Tuesday, June 2, 2009

trauma, attachment

Social attachment and the trauma response (bolds, emphases mine):
Human beings are strongly dependent on social support for a sense of safety, meaning, power, and control.

Even our biologic maturation is strongly influenced by the nature of early attachment bonds.

Traumatization occurs when both internal and external resources are inadequate to cope with external threat.
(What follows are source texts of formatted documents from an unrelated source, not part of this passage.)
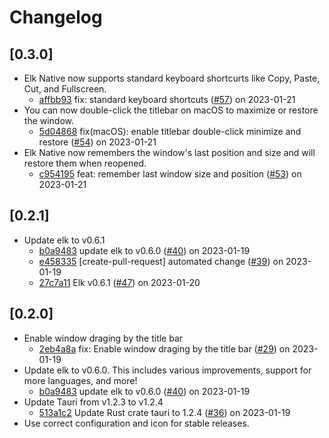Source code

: # Changelog

## \[0.3.0]

- Elk Native now supports standard keyboard shortcurts like Copy, Paste, Cut, and Fullscreen.
  - [affbb93](https://github.com/elk-zone/elk-native/commit/affbb93bd2edcd34f01b909bfff323086b670e17) fix: standard keyboard shortcuts ([#57](https://github.com/elk-zone/elk-native/pull/57)) on 2023-01-21
- You can now double-click the titlebar on macOS to maximize or restore the window.
  - [5d04868](https://github.com/elk-zone/elk-native/commit/5d04868620f2e24ffd38533ef2e4bbcddc939351) fix(macOS): enable titlebar double-click minimize and restore ([#54](https://github.com/elk-zone/elk-native/pull/54)) on 2023-01-21
- Elk Native now remembers the window's last position and size and will restore them when reopened.
  - [c954195](https://github.com/elk-zone/elk-native/commit/c9541952c5674bdf247749d4d02750c4ff57fdb7) feat: remember last window size and position ([#53](https://github.com/elk-zone/elk-native/pull/53)) on 2023-01-21

## \[0.2.1]

- Update elk to v0.6.1
  - [b0a9483](https://github.com/elk-zone/elk-native/commit/b0a9483afaaf789147ab77d2571e4f276ac291f8) update elk to v0.6.0 ([#40](https://github.com/elk-zone/elk-native/pull/40)) on 2023-01-19
  - [e458335](https://github.com/elk-zone/elk-native/commit/e4583357c1274338069184e7d1e4ebea76f4f3f5) \[create-pull-request] automated change ([#39](https://github.com/elk-zone/elk-native/pull/39)) on 2023-01-19
  - [27c7a11](https://github.com/elk-zone/elk-native/commit/27c7a11e019062838630de8d81dbe07fd3964a78) Elk v0.6.1 ([#47](https://github.com/elk-zone/elk-native/pull/47)) on 2023-01-20

## \[0.2.0]

- Enable window draging by the title bar
  - [2eb4a8a](https://github.com/elk-zone/elk-native/commit/2eb4a8ae77fb5c76808ea0f8d2bdaaab81efa924) fix: Enable window draging by the title bar ([#29](https://github.com/elk-zone/elk-native/pull/29)) on 2023-01-19
- Update elk to v0.6.0. This includes various improvements, support for more languages, and more!
  - [b0a9483](https://github.com/elk-zone/elk-native/commit/b0a9483afaaf789147ab77d2571e4f276ac291f8) update elk to v0.6.0 ([#40](https://github.com/elk-zone/elk-native/pull/40)) on 2023-01-19
- Update Tauri from v1.2.3 to v1.2.4
  - [513a1c2](https://github.com/elk-zone/elk-native/commit/513a1c2808941b20edc6d1b220ed15a9682eb389) Update Rust crate tauri to 1.2.4 ([#36](https://github.com/elk-zone/elk-native/pull/36)) on 2023-01-19
- Use correct configuration and icon for stable releases.
  - [b5e5446](https://github.com/elk-zone/elk-native/commit/b5e544655c798405827babcf8aecf7e3d0ddc03e) fix: use correct configuration for stable releases ([#38](https://github.com/elk-zone/elk-native/pull/38)) on 2023-01-19

## \[0.1.1]

- Fixed opening links in the browser
  - [068037a](https://github.com/elk-zone/elk-native/commit/068037a4913e56619435c11fd1a791e525742b78) fix: Fixed opening links in the browser ([#25](https://github.com/elk-zone/elk-native/pull/25)) on 2023-01-17

## \[0.1.0]

- Initial release of Elk Native for macOS, Windows and Linux. Please note that Elk Native is still considered experimental! Beware of dragons 🐉
  - [066494c](https://github.com/elk-zone/elk-native/commit/066494c88312552848aa1c6ce82f8a9639d36c53) Create initial-release.md on 2023-01-17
Physical and emotional maturation, as well as innate variations in physiologic reactivity to perceived danger, play important roles in the capacity to deal with external threat. The presence of familiar caregivers also plays an important role in helping children modulate their physiologic arousal. In the absence of a caregiver, children experience extremes of under-and over arousal that are physiologically aversive and disorganizing. The availability of a caregiver who can be blindly trusted when their own resources are inadequate is very important in coping with threats. If the caregiver is rejecting and abusive, children are likely to become hyper-aroused.

When the persons who are supposed to be the sources of safety and nurturance become simultaneously the sources of danger against which protection is needed, children maneuver to re-establish some sense of safety. Instead of turning on their caregivers and thereby losing hope for protection, they blame themselves.

They become fearfully and hungrily attached and anxiously obedient. Bowlby calls this "a pattern of behavior in which avoidance of them competes with his desire for proximity and care and in which angry behavior is apt to become prominent."
[...]
The separation response

Primates have evolved highly complex ways to maintain attachment bonds; they are intensely dependent on their caregivers at the start. In lower primates, his dependency is principally expressed in physical contact, in humans this is supplemented by verbal communication. [One researcher] suggests that language is an evolutionary development from the mammalian separation cry that induces caregivers to provide safety, nurturance, and social stimulation.

Primates react to separation from attachment figures as if they were directly threatened.

Thus, small children, unable to anticipate the future, experience separation anxiety as soon as they lose sight of their mothers. Bowlby has described the protest and dispair phases of this response in great detail. As people mature, hey develop an ever-enlarging repertoire of coping responses, but adults are still intensely dependent upon social support to prevent and overcome traumatization, and under threat they still may cry out for their mothers.

Sudden, uncontrollable loss of attachment bonds is an essential element in the development of post-traumatic stress syndromes.


On exposure to extreme terror, even mature people have protest and despair responses (anger and grief, intrusion and numbing) that make them turn toward the nearest available source of comfort to return to a state of both psychological and physiologic calm. Thus, severe external threat may result in renewed clinging and neophobia in both children and adults. Because the attachment system is so important, mobilization of social supports is an important element in the treatment of post-traumatic stress disorder (PTSD).